The shipped feature set is unusually workflow-heavy for a free tier:
- Free access to advanced models, per thekaransinghal's feature list
- Clinical search over trusted sources, per thekaransinghal's feature list
- Reusable skills for repeatable workflows, per thekaransinghal's feature list
- Deep research across medical literature, per thekaransinghal's feature list
- CME credit, per thekaransinghal's feature list
- Privacy controls with no model training, plus optional HIPAA support, per thekaransinghal's feature list
That mix makes this look less like a vertical chatbot skin and more like a constrained work surface for search, paperwork, and literature review.
HealthBench Professional
OpenAI says the benchmark covers the same three categories as the product launch: care consults, writing and documentation, and medical research, according to the HealthBench Professional announcement. The stated goal in OpenAI's launch post is to measure realistic clinical chat workflows rather than narrow medical QA.
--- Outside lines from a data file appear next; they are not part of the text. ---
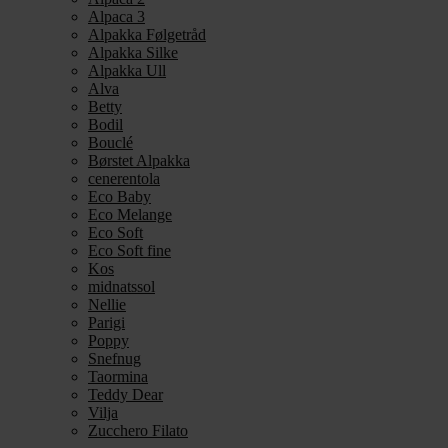
Alpaca 3
Alpakka Følgetråd
Alpakka Silke
Alpakka Ull
Alva
Betty
Bodil
Bouclé
Børstet Alpakka
cenerentola
Eco Baby
Eco Melange
Eco Soft
Eco Soft fine
Kos
midnatssol
Nellie
Parigi
Poppy
Snefnug
Taormina
Teddy Dear
Vilja
Zucchero Filato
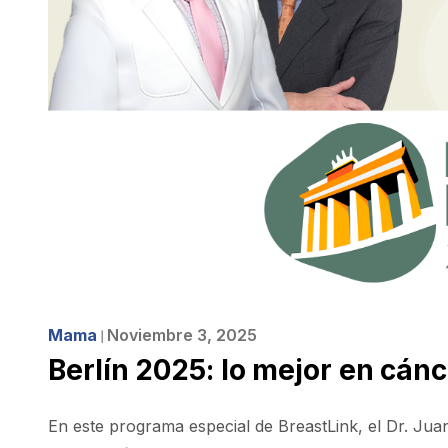
Mama
Noviembre 3, 2025
❘
Berlín 2025: lo mejor en cá
En este programa especial de BreastLink, el Dr. J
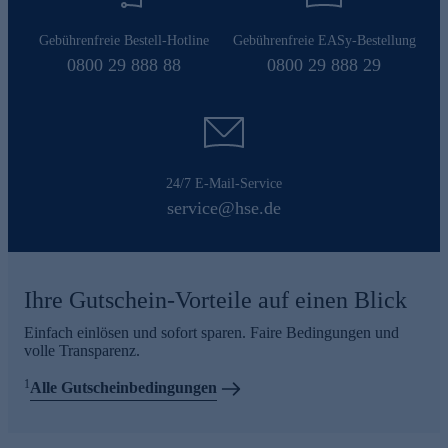
Gebührenfreie Bestell-Hotline
Gebührenfreie EASy-Bestellung
0800 29 888 88
0800 29 888 29
24/7 E-Mail-Service
service@hse.de
Ihre Gutschein-Vorteile auf einen Blick
Einfach einlösen und sofort sparen. Faire Bedingungen und
volle Transparenz.
1
Alle Gutscheinbedingungen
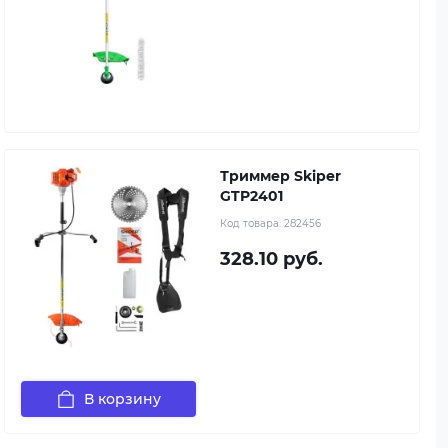
Триммер Skiper
GTP2401
Код товара:
282456
328.10 руб.
В корзину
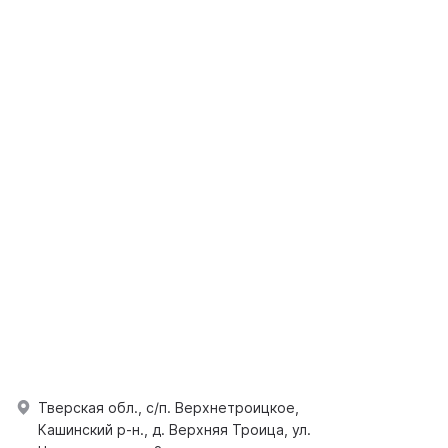
Тверская обл., с/п. Верхнетроицкое,
Кашинский р-н., д. Верхняя Троица, ул.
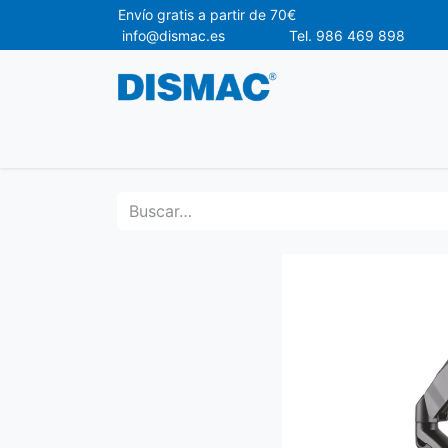
Envío gr
info@dismac.es Tel. 986 469 898
Ofertas
Material de Oficina
Materia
The benchmark design details are the more interesting part:
- Physician-authored conversations, per thekaransinghal's design post
- Physician-written rubrics, per thekaransinghal's design post
- Multi-stage adjudication and data filtering, per thekaransinghal's design post
- Multiple-physician verification, per thekaransinghal's benchmark criteria
- Deliberate physician red teaming in about one-third of examples, per thekaransinghal's design post
- A 3.5x enrichment toward the hardest conversations for OpenAI's models, per thekaransinghal's design post
- Physician-written reference responses for every example, written by specialty-matched physicians with unbounded time and web access, per thekaransinghal's reference-response note
One immediate community reaction, from iScienceLuvr's post, was relief that OpenAI published a healthcare benchmark alongside the product at all. In follow-ups, iScienceLuvr on Medmarks costs and iScienceLuvr on benchmark expense noted that serious medical benchmark suites are expensive to run, which helps explain why comparable public evaluations are still sparse.
HealthBench scores
OpenAI's headline result is that GPT-5.4 inside ChatGPT for Clinicians beat base GPT-5.4, other OpenAI and external models, and physician-written responses on HealthBench Professional, according to thekaransinghal's results post. Ethan Mollick's post adds the obvious caveat: the benchmark is open, but it was designed by OpenAI.
Mollick's screenshot is useful because it shows the slices OpenAI chose to expose publicly: good-faith difficult cases, good-faith typical cases, red-teaming difficult cases, and specialty breakdowns across areas including nephrology, psychiatry, neurology, dermatology, cardiology, anesthesia, orthopedics, heme-onc, pediatrics, and OB-GYN.
There is already one sign the benchmark is escaping the launch post. In Thom Wolf's thread about Hugging Face agents, he said an external agent-training setup generated 1,100 synthetic HealthBench examples, upsampled them 50x, and beat Codex by 60% on the benchmark. That makes HealthBench look less like a marketing chart and more like fresh eval terrain for post-training systems.
Health review loop
The last detail worth bookmarking is the process claim behind the launch. thekaransinghal's health training note says an OpenAI health response is reviewed by a physician every few minutes, and that health is included in every major stage of model training.
That line does two things the product page alone does not. It ties the clinician-facing surface to an ongoing physician review pipeline, and it suggests OpenAI is treating health as a standing eval and training track rather than a one-off vertical launch.